With all of my hexies arranged, it was finally time to attach it to the batting and backing through hand quilting. Early on I had decided that the quilt was going to be finished with simple strips resembling woodgrain on the backing. Binding the two, hand quilted rainbows in varying shades of baby blue began taking shape across the landscape of the quilt. Hand sewing for a living, I’ve always found the process to be incredibly therapeutic. The timing of my experience hand quilting exploration could not have been more punctual: while I started my quilt in the winter of 2019, the finishing stages came about in the summer of 2020. Working from home, and staying inside as a result of the pandemic, hand stitching became an escape from the indoors. The rainbow motif required so much focus as it was freehanded in its essence - while I was hand quilting the stresses of the outside world actually melted away. Each rainbow felt joyful and was an exploration I could disappear into.

Bouncing rainbows - the reverse of the quilt features the hand quilted motif.

Bouncing rainbows - the reverse of the quilt features the hand quilted motif.

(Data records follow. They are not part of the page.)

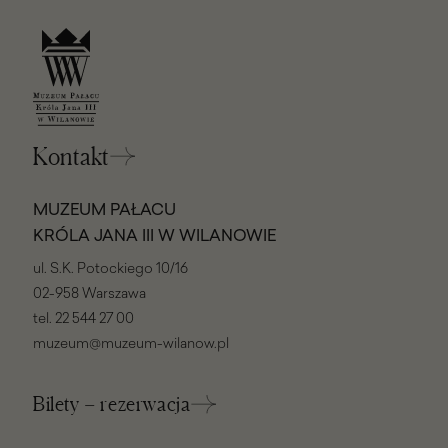
Kontakt
MUZEUM PAŁACU
KRÓLA JANA III W WILANOWIE
ul. S.K. Potockiego 10/16
02-958 Warszawa
tel.
22 544 27 00
muzeum@muzeum-wilanow.pl
Bilety – rezerwacja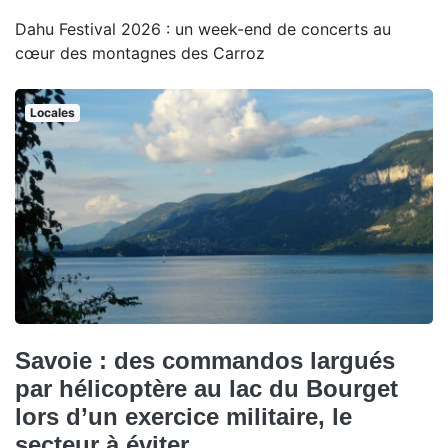
Dahu Festival 2026 : un week-end de concerts au
cœur des montagnes des Carroz
Locales
Savoie : des commandos largués
par hélicoptère au lac du Bourget
lors d’un exercice militaire, le
secteur à éviter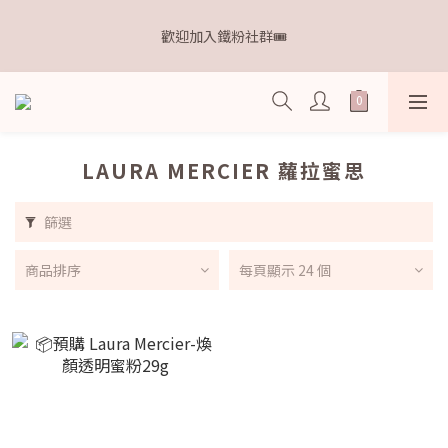
8
9
9
9
1
0
0
2
1
2
2
4
3
3
5
2
距離本週新品 收單下架還有
7
8
8
9
9
8
0
1
歡迎加入鐵粉社群🎟️
0
1
:
1
3
:
2
2
:
4
1
點我逛逛🛒
6
7
7
9
8
8
7
0
日
時
分
秒
0
0
2
1
1
3
0
5
6
6
8
7
7
9
6
1
0
0
2
4
5
5
7
6
6
8
5
0
1
IG每天分享最新資訊✨
3
4
4
6
5
5
7
4
0
2
3
3
5
4
4
6
3
1
2
2
4
3
3
5
2
距離本週新品 收單下架還有
LAURA MERCIER 蘿拉蜜思
0
1
:
1
3
:
2
2
:
4
1
點我逛逛🛒
日
時
分
秒
0
0
2
1
1
3
0
篩選
1
0
0
2
0
1
商品排序
每頁顯示 24 個
0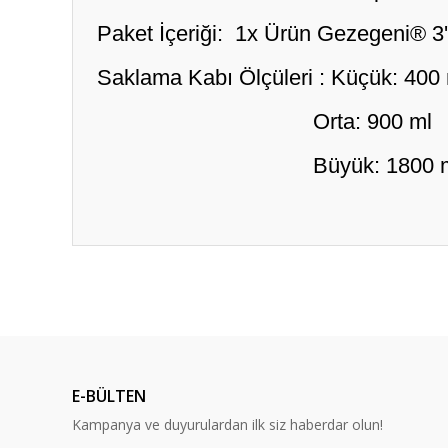
Paket İçeriği: 1x Ürün Gezegeni® 3'
Saklama Kabı Ölçüleri : Küçük: 400
Orta: 900 ml
Büyük: 1800 m
Bu ürünün fiyat bilgisi, resim, ürün açıklamalarında ve diğ
Görüş ve önerileriniz için teşekkür ederiz.
Ürün resmi kalitesiz, bozuk veya görüntülenemiyor.
Ürün açıklamasında eksik bilgiler bulunuyor.
E-BÜLTEN
Ürün bilgilerinde hatalar bulunuyor.
Kampanya ve duyurulardan ilk siz haberdar olun!
Ürün fiyatı diğer sitelerden daha pahalı.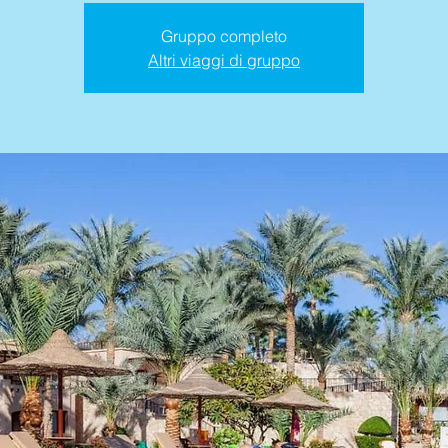
Gruppo completo
Altri viaggi di gruppo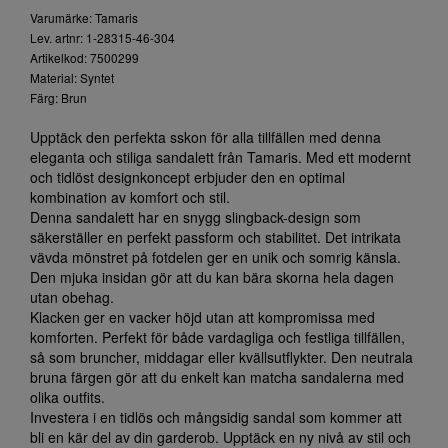
Varumärke: Tamaris
Lev. artnr: 1-28315-46-304
Artikelkod: 7500299
Material: Syntet
Färg: Brun
Upptäck den perfekta sskon för alla tillfällen med denna
eleganta och stiliga sandalett från Tamaris. Med ett modernt
och tidlöst designkoncept erbjuder den en optimal
kombination av komfort och stil.
Denna sandalett har en snygg slingback-design som
säkerställer en perfekt passform och stabilitet. Det intrikata
vävda mönstret på fotdelen ger en unik och somrig känsla.
Den mjuka insidan gör att du kan bära skorna hela dagen
utan obehag.
Klacken ger en vacker höjd utan att kompromissa med
komforten. Perfekt för både vardagliga och festliga tillfällen,
så som bruncher, middagar eller kvällsutflykter. Den neutrala
bruna färgen gör att du enkelt kan matcha sandalerna med
olika outfits.
Investera i en tidlös och mångsidig sandal som kommer att
bli en kär del av din garderob. Upptäck en ny nivå av stil och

There’s a sort of melancholy attached to the end of any creative endeavor. When I create garments there’s a never ending feeling, and creating my first quilt was much the same. The process was so extended that I felt like I could stitch indefinitely - but the truth was, it was a baby quilt and diminutive in size. The hand quilting was soon over, followed by the binding. And then it would be time to be given to its new owner.

Photo: Bobby Loncar

Photo: Bobby Loncar

A dear friend had recently had a baby boy, and I knew long before he arrived this quilt was made for him. Before sending it off, I wanted to document the quilt fully and headed to one of my favorite forest preserves. I’ve never been more proud of creating something, and shooting this quilt felt like a celebration. I didn’t mind the onlookers, I was just happy for anyone to see it. I’ve never been more proud of anything.